* _What you should do_
The number needed is how many lines in these entries contain "coveralls"; give it alone.

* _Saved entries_
* * *

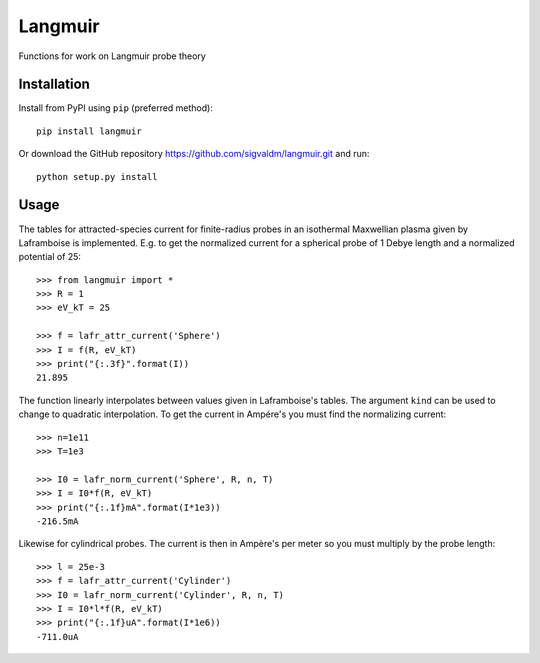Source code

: Langmuir
========

.. image:: https://travis-ci.com/sigvaldm/langmuir.svg?branch=master
    :target: https://travis-ci.com/sigvaldm/langmuir

.. image:: https://coveralls.io/repos/github/sigvaldm/langmuir/badge.svg?branch=master
    :target: https://coveralls.io/github/sigvaldm/langmuir?branch=master

.. image:: https://img.shields.io/pypi/pyversions/langmuir.svg
    :target: https://pypi.org/project/langmuir

Functions for work on Langmuir probe theory

Installation
------------
Install from PyPI using ``pip`` (preferred method)::

    pip install langmuir

Or download the GitHub repository https://github.com/sigvaldm/langmuir.git and run::

    python setup.py install

Usage
-----

The tables for attracted-species current for finite-radius probes in an isothermal Maxwellian plasma given by Laframboise is implemented. E.g. to get the normalized current for a spherical probe of 1 Debye length and a normalized potential of 25::

    >>> from langmuir import *
    >>> R = 1
    >>> eV_kT = 25

    >>> f = lafr_attr_current('Sphere')
    >>> I = f(R, eV_kT)
    >>> print("{:.3f}".format(I))
    21.895

The function linearly interpolates between values given in Laframboise's tables.
The argument ``kind`` can be used to change to quadratic interpolation.
To get the current in Ampére's you must find the normalizing current::

    >>> n=1e11
    >>> T=1e3

    >>> I0 = lafr_norm_current('Sphere', R, n, T)
    >>> I = I0*f(R, eV_kT)
    >>> print("{:.1f}mA".format(I*1e3))
    -216.5mA

Likewise for cylindrical probes. The current is then in Ampère's per meter so
you must multiply by the probe length::

    >>> l = 25e-3
    >>> f = lafr_attr_current('Cylinder')
    >>> I0 = lafr_norm_current('Cylinder', R, n, T)
    >>> I = I0*l*f(R, eV_kT)
    >>> print("{:.1f}uA".format(I*1e6))
    -711.0uA
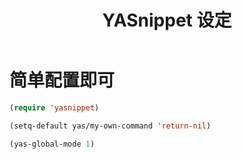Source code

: #+TITLE: YASnippet 设定

* 简单配置即可
#+BEGIN_SRC emacs-lisp
(require 'yasnippet)

(setq-default yas/my-own-command 'return-nil)

(yas-global-mode 1)

#+END_SRC
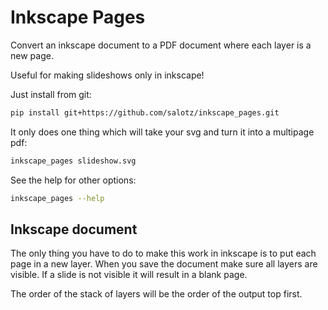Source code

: * Inkscape Pages

Convert an inkscape document to a PDF document where each layer is a
new page.

Useful for making slideshows only in inkscape!

Just install from git:

#+begin_src bash
  pip install git+https://github.com/salotz/inkscape_pages.git
#+end_src

It only does one thing which will take your svg and turn it into a
multipage pdf:

#+begin_src bash
inkscape_pages slideshow.svg
#+end_src

See the help for other options:

#+begin_src bash
inkscape_pages --help
#+end_src


** Inkscape document

The only thing you have to do to make this work in inkscape is to put
each page in a new layer. When you save the document make sure all
layers are visible. If a slide is not visible it will result in a
blank page.

The order of the stack of layers will be the order of the output top
first.
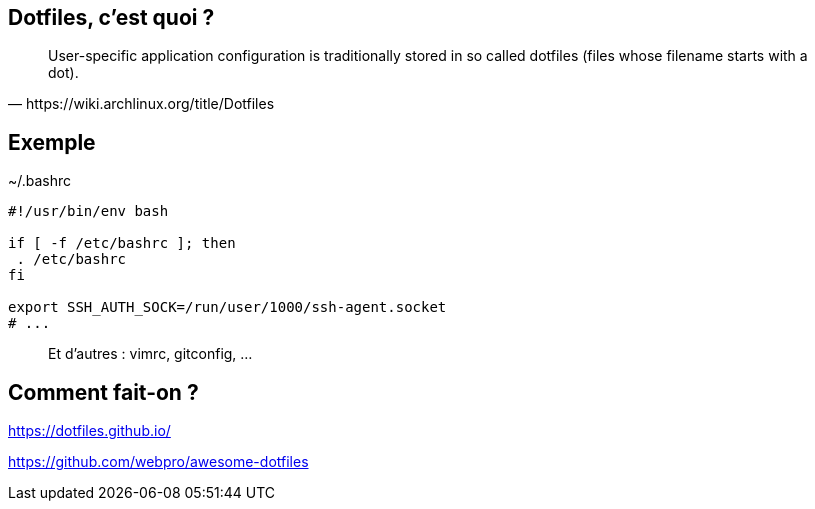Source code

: == Dotfiles, c'est quoi ?

[quote,https://wiki.archlinux.org/title/Dotfiles]
User-specific application configuration is traditionally
stored in so called dotfiles (files whose filename starts with a dot).


== Exemple

[%linenums,shell]
.~/.bashrc
----
#!/usr/bin/env bash

if [ -f /etc/bashrc ]; then
 . /etc/bashrc
fi

export SSH_AUTH_SOCK=/run/user/1000/ssh-agent.socket
# ...
----

> Et d'autres : vimrc, gitconfig, ...

== Comment fait-on ?

https://dotfiles.github.io/

https://github.com/webpro/awesome-dotfiles

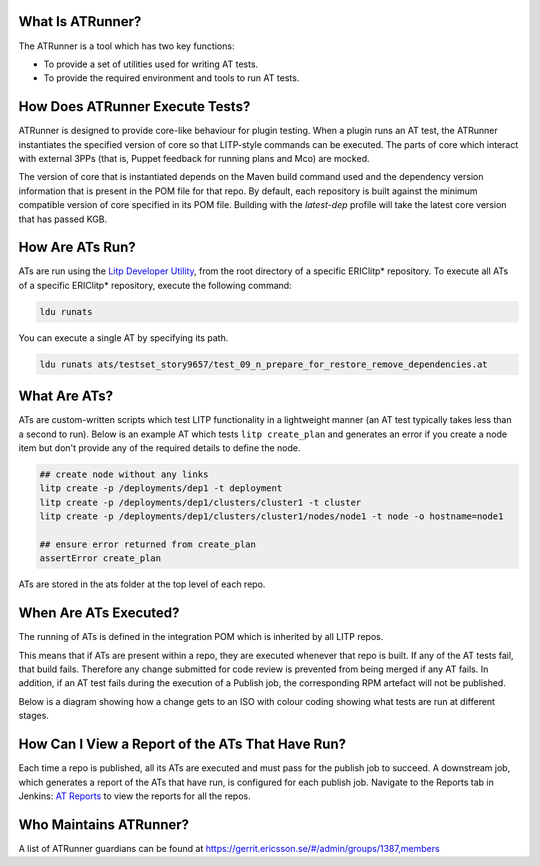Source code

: .. _AT Reports: https://fem111-eiffel004.lmera.ericsson.se:8443/jenkins/view/8_AT_Reports/
.. _Litp Developer Utility: http://confluence-nam.lmera.ericsson.se/display/ELITP/LDU%2B-%2BQuick%2BGuide%2Bfor%2BLocal%2BDevelopment

What Is ATRunner?
=================

The ATRunner is a tool which has two key functions:

- To provide a set of utilities used for writing AT tests.
- To provide the required environment and tools to run AT tests.

.. _ats-execute-label:

How Does ATRunner Execute Tests?
================================

ATRunner is designed to provide core-like behaviour for plugin testing. When a plugin runs an AT test, the ATRunner instantiates the specified version of core so that LITP-style commands can be executed. The parts of core which interact with external 3PPs (that is, Puppet feedback for running plans and Mco) are mocked.

The version of core that is instantiated depends on the Maven build command used and the dependency version information that is present in the POM file for that repo. By default, each repository is built against the minimum compatible version of core specified in its POM file. Building with the `latest-dep` profile will take the latest core version that has passed KGB.

How Are ATs Run?
================

ATs are run using the `Litp Developer Utility`_, from the root directory of a specific ERIClitp* repository.
To execute all ATs of a specific ERIClitp* repository, execute the following command:

.. code-block:: bash

    ldu runats

You can execute a single AT by specifying its path.

.. code-block:: bash

    ldu runats ats/testset_story9657/test_09_n_prepare_for_restore_remove_dependencies.at

What Are ATs?
=============

ATs are custom-written scripts which test LITP functionality in a lightweight manner (an AT test typically takes less than a second to run). Below is an example AT which tests ``litp create_plan`` and generates an error if you create a node item but don't provide any of the required details to define the node.

.. code-block:: bash

    ## create node without any links
    litp create -p /deployments/dep1 -t deployment
    litp create -p /deployments/dep1/clusters/cluster1 -t cluster
    litp create -p /deployments/dep1/clusters/cluster1/nodes/node1 -t node -o hostname=node1

    ## ensure error returned from create_plan
    assertError create_plan

ATs are stored in the ats folder at the top level of each repo.

When Are ATs Executed?
======================

The running of ATs is defined in the integration POM which is inherited by all LITP repos.

This means that if ATs are present within a repo, they are executed whenever that repo is built. If any of the AT tests fail, that build fails. Therefore any change submitted for code review is prevented from being merged if any AT fails. In addition, if an AT test fails during the execution of a Publish job, the corresponding RPM artefact will not be published.

Below is a diagram showing how a change gets to an ISO with colour coding showing what tests are run at different stages.

.. image:: change-to-iso.png

.. _AT-Report-label:

How Can I View a Report of the ATs That Have Run?
=================================================

Each time a repo is published, all its ATs are executed and must pass for the publish job to succeed. A downstream job, which generates a report of the ATs that have run, is configured for each publish job. Navigate to the Reports tab in Jenkins: `AT Reports`_ to view the reports for all the repos.

Who Maintains ATRunner?
=======================

A list of ATRunner guardians can be found at https://gerrit.ericsson.se/#/admin/groups/1387,members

* * *

* _Solved problem_
2